Khatuna fixed him with a hard gaze that she couldn’t hold. Her scowl dissolved into a grin.
Mikhailov told Jack, making sure Khatuna could hear, “I think she likes me.” He chuckled at her scandalized expression.
Then he began to cough up blood. Lots of it.
“What has happened?” Khatuna stared at Mikhailov, and Jack could tell what she was thinking.
“No, he’s not infected! He has a shattered rib that punctured his lung, and it’s finally collapsed.” From the amount of blood Mikhailov was coughing up, he clearly had other internal injuries. That didn’t surprise Jack at all, considering the shape Mikhailov had been in before the harvester had tried to kill him in the hospital in Stavropol, and everything that had happened since. “Damn it!”
“What can we do?”
The large veins in Mikhailov’s neck were standing out, and his skin was starting to turn blue as he desperately gasped for air.
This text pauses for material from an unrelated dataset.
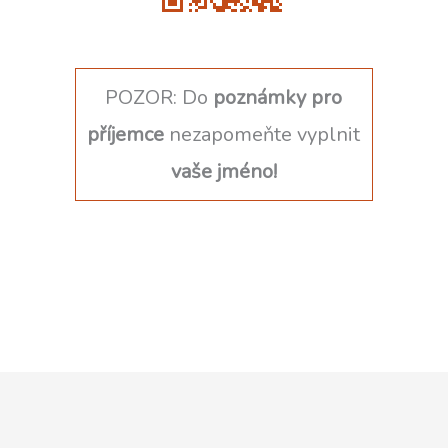
POZOR: Do
poznámky pro
příjemce
nezapomeňte vyplnit
vaše jméno!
Jack had seen this once before, in Afghanistan after one of his soldiers had taken a bullet to the chest. He’d been there when the medic had treated the young man by sticking a needle into his chest to relieve the built-up pressure in the chest cavity, allowing the lung to reinflate. Jack couldn’t remember the details, but he remembered that much.
“Is there a first aid kit in here?”
“Da, there is one here, next to me.” Keeping one hand on the control yoke, she leaned over and pulled out the kit, handing it to Jack.
He pulled it open and cursed. There were bandaids, gauze, tape, and a few other odds and ends that were of absolutely no use to him. “Shit! I need a needle, a big needle. Or maybe a pen.” He checked his own pockets, but came up empty. He hadn’t had any need for pens, or time to grab any, before they’d jumped into Ulan-Erg.